The complex narrative structure of the feature films Yama no Anata and Around the World When You Were My Age, directed by Koretzky in 2011 and 2018 respectively, already put the past and the present in tension from a dynamic temporal (and spatial) conception. In these two films, the filmmaker combined different modes of representation to reconstitute personal and family stories and memories, restoring them to their sensitive thickness, as lived and remembered experiences, sculpted on the material of collective history. The Time Takes a Cigarette exhibition transposes the formal system of the two feature films into the exhibition space, thus expanding and complexifying the spectator experience. If Time Takes a Cigarette brings painting (the tableaux vivants), photography and cinema as media into friction, creating entre-images (3), the structure and scenographic elements provide a sensitive reconstruction of the experience of the past. The work seems to claim a mobility of the historical gaze by linking the perspective of the young people of the past, represented photographically, the point of view of the characters who embody them in the present from a logic of non-coincidence and the view of the spectator herself, moving through the exhibition space. The archives of the past are not only recreated in the enunciative present, but also re-signified over successive time horizons, including in the sphere of reception of the installation.

The place of the spectator is therefore central to Time Takes a Cigarette.

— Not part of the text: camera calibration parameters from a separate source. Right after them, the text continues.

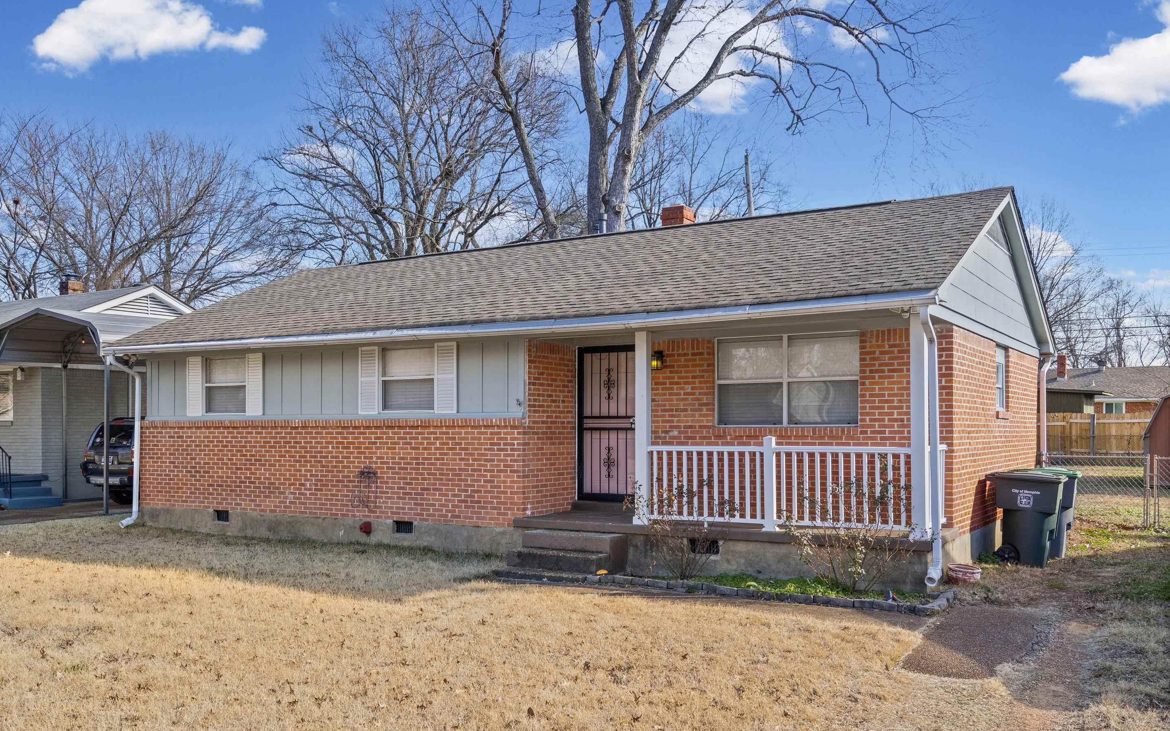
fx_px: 988
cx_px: 579
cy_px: 374
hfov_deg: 61.2
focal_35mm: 31
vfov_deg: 40.6
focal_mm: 30
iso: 1000
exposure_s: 1/400
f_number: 9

If re-enactment, as a way of representing history and memory in theatre and cinema, offers the viewer an active role in events, tearing open the horizon of time, Time Takes a Cigarette applies its foundations to the exhibition space. The installation gives the visitor, in effect, a position that transcends contemplation, inviting her to phenomenologically relive the experience of the past, mediated by its recreation in the enunciative present of the five videos. This gesture is not only aesthetically powerful, but also political and epistemological. If Dylan Clark considers that the culture industry has neutralised punk (4), Time Takes a Cigarette revitalises its political dimension by reactivating this counter-cultural movement both in the film sequences and in the exhibition space itself. The reactivation is enhanced by the spectatorial experience: an experience of participation and fruition that appeals to the spectator's perceptual structures and body. To paraphrase Artaud, Time Takes a Cigarette makes bodies and gazes dance (5).




(1) The author writes according to the old orthographic norm.

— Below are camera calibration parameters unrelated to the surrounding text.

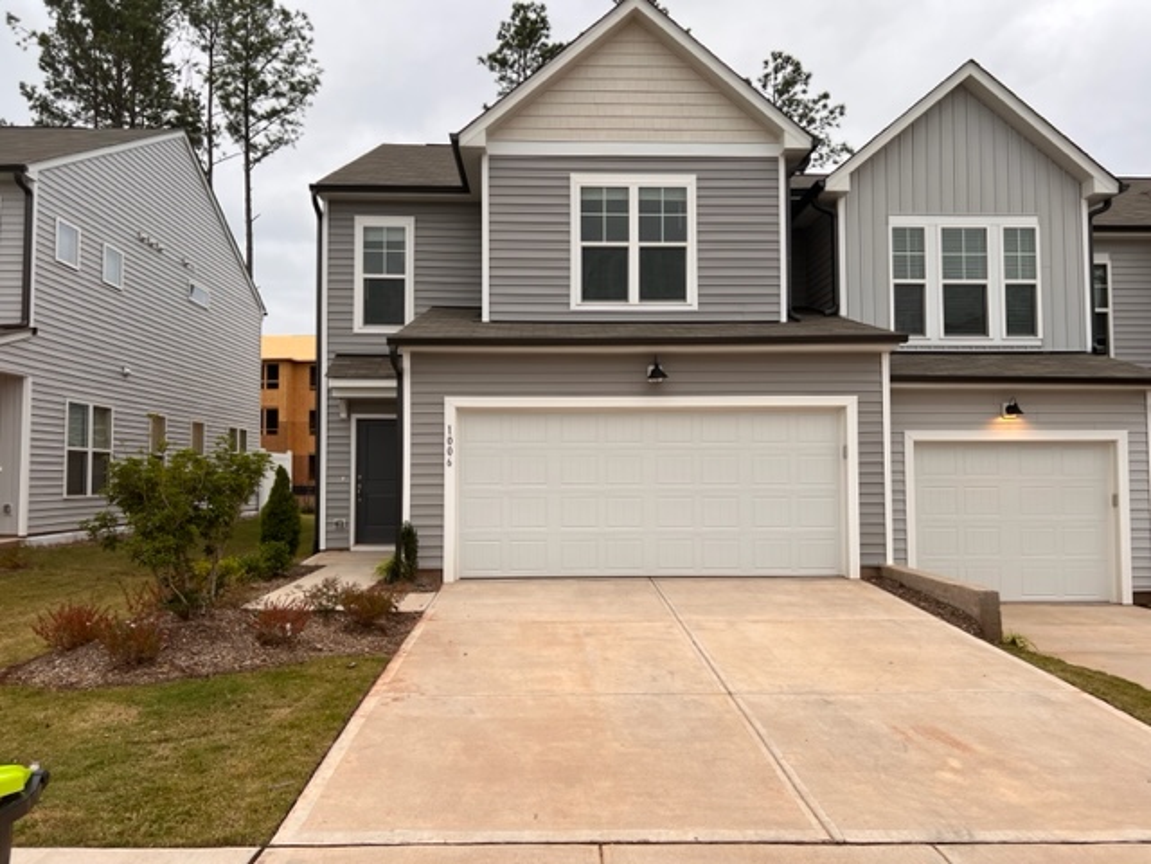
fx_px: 865
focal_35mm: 26
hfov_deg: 67.3
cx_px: 576
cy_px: 432
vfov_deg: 53.1
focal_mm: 5.7
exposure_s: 1/161
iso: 40
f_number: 1.5
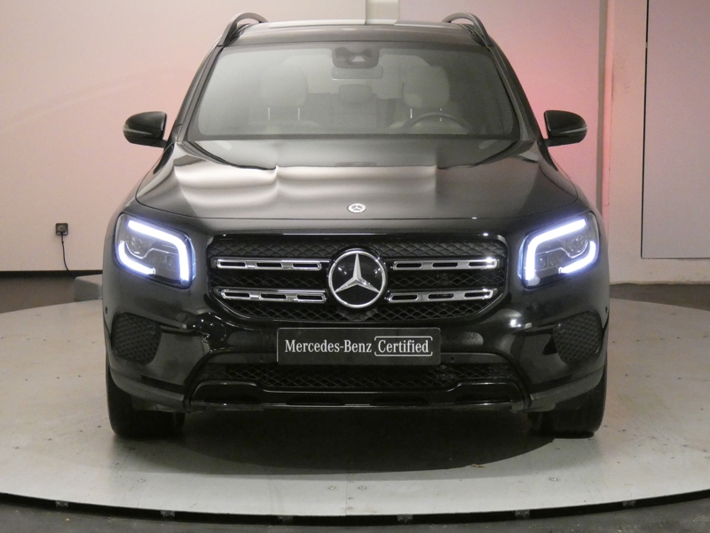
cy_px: 266
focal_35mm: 70
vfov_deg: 21.0
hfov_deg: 27.8
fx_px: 1436
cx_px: 355
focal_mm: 12.5
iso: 1600
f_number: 4.3
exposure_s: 1/50
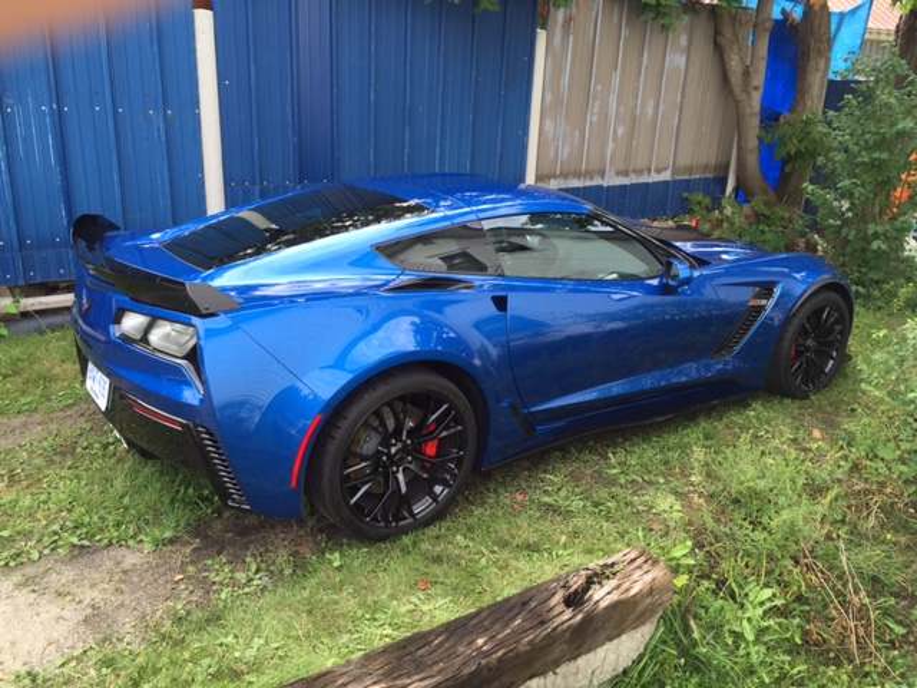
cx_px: 458
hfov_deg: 61.7
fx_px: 768
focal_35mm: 29
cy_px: 344
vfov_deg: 48.2
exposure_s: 1/220
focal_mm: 4.15
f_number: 2.2
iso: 32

(2) Guerra, Paula. ‘Punk, action and contradiction in Portugal. An approach to contemporary youth cultures’. Revista Crítica de Ciências Sociais [Online], 102 | 2013, published 10 April 2014, consulted 05 October 2024. URL: http://journals.openedition.org/rccs/5486; DOI: https://doi.org/10.4000/rccs.5486.

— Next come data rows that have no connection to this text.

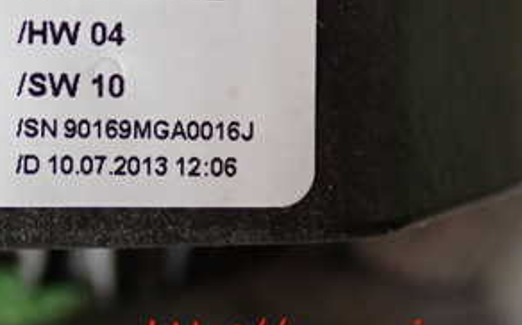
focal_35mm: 109
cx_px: 16
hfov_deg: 18.7
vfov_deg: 11.8
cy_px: -41
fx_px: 1549
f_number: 3.2
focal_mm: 9.01
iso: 250
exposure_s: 1/50
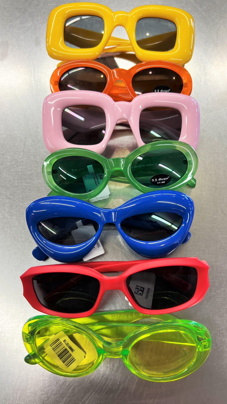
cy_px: 199
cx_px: 126
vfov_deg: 66.1
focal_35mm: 29
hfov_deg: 40.1
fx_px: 310
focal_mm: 5.7
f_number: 1.5
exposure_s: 1/120
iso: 64
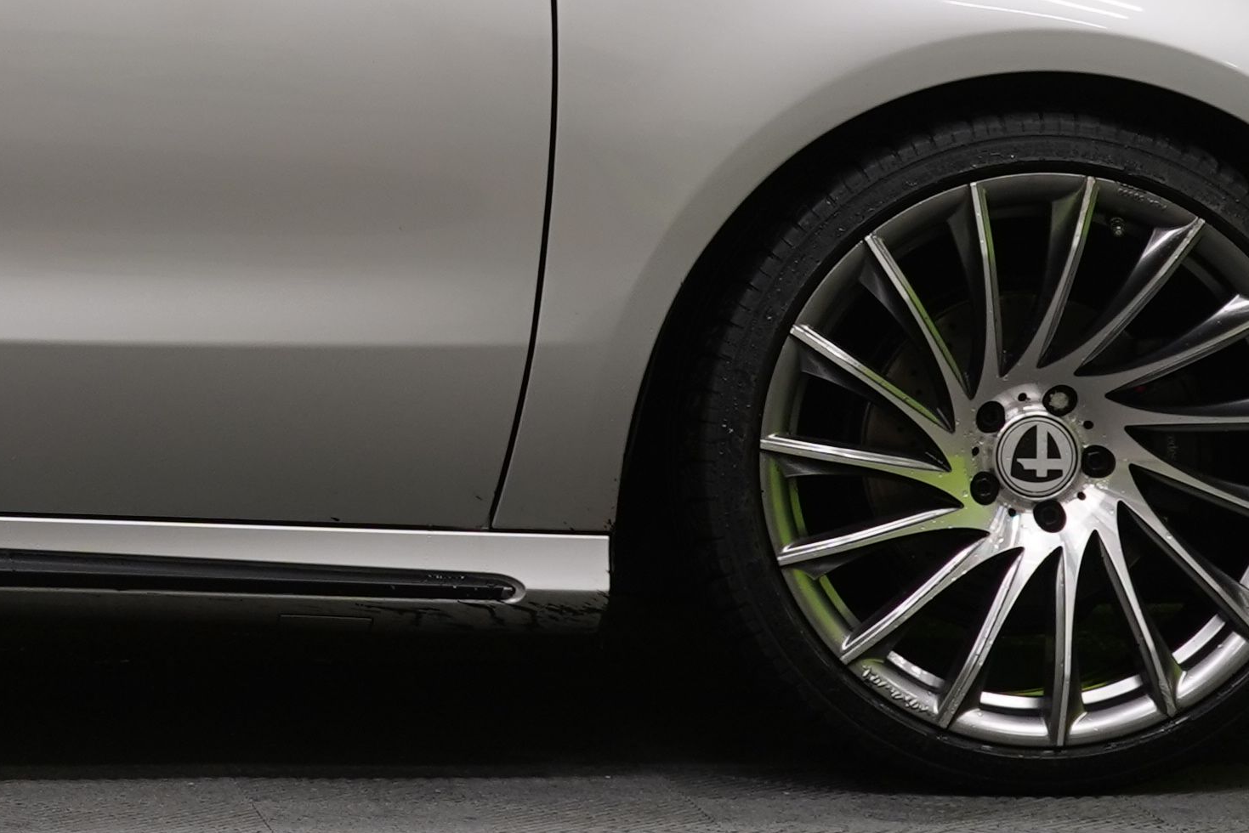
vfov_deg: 7.0
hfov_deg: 10.3
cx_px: -356
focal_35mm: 196
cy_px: -69
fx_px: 6801
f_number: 5.6
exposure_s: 1/30
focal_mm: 48
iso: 400
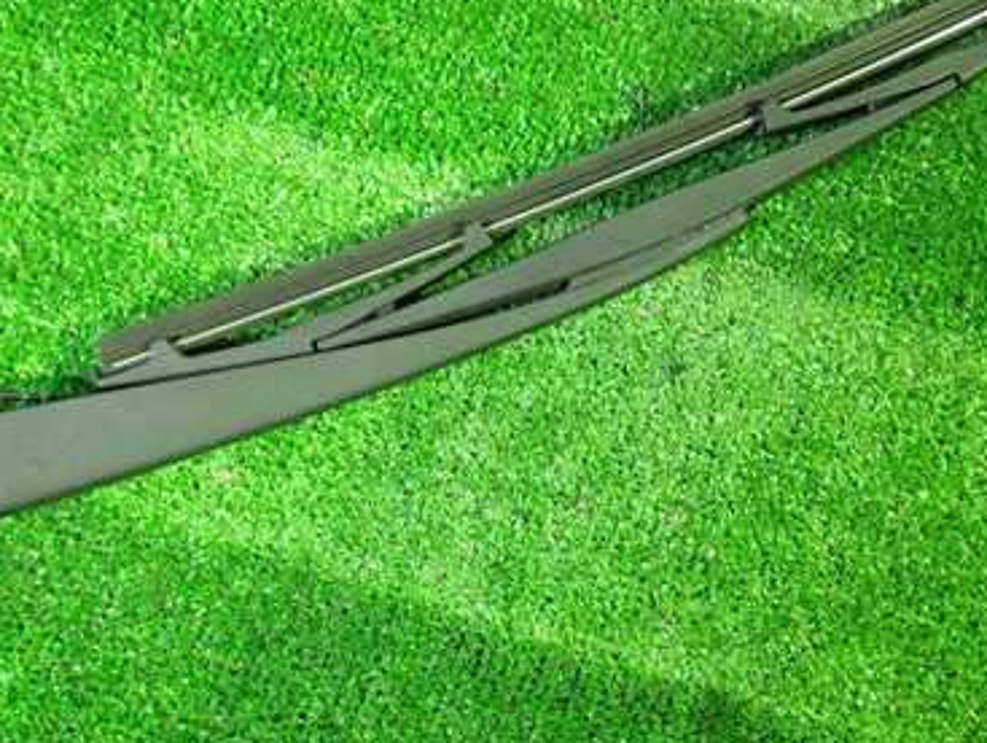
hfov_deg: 38.8
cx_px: 436
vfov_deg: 29.6
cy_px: 285
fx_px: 1399
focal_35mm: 49
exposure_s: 1/25
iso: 800
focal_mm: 5.4
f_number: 2.3
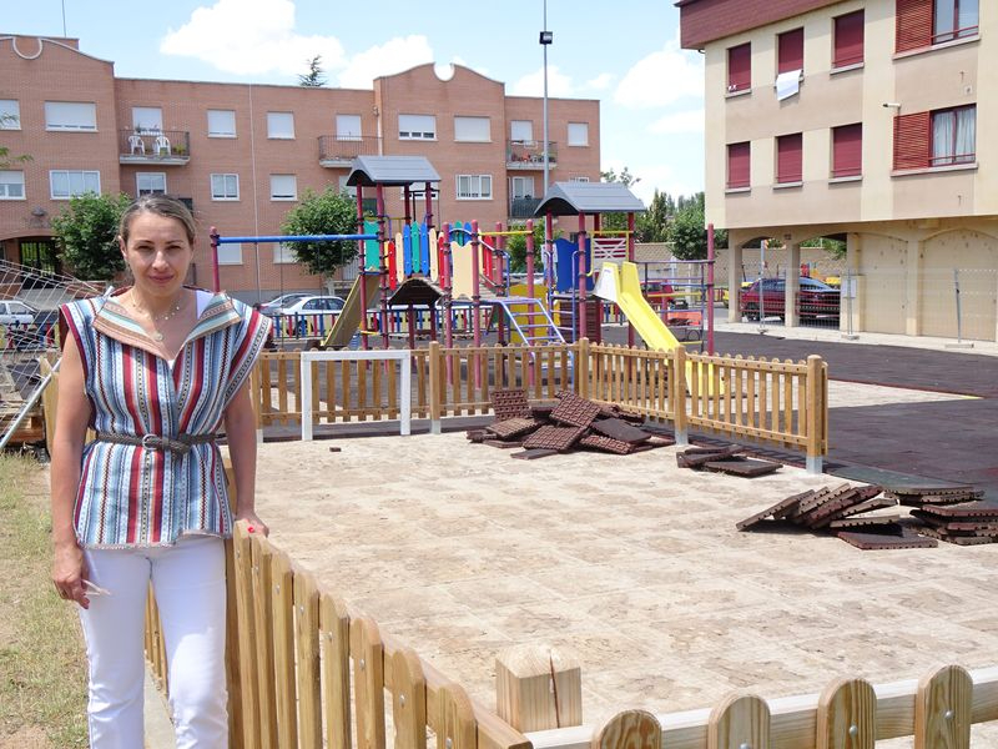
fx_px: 1038
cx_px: 499
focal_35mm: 36
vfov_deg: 39.7
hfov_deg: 51.4
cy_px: 374
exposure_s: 1/320
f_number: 4
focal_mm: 6.17
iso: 80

(3) Bellour, Raymond. L’entre-images 1. Photo, cinéma, vidéo. Paris: Éditions de la Différence, 2002; Bellour Raymond. L’entre-images 2. Mots, images. Paris: P.O.L., Trafic, 1999, translation by the author.
(4) Clark, Dylan.“ The Death and Life of Punk, the Last Subculture”. The Post-subcultures Reader / ed. by David Muggleton and Rupert Weinzierl. Oxford: Berg, p. 227.
(5) Artaud, Antonin. Os Tarahumaras. Lisboa: Relógio dÁ’gua, 2000.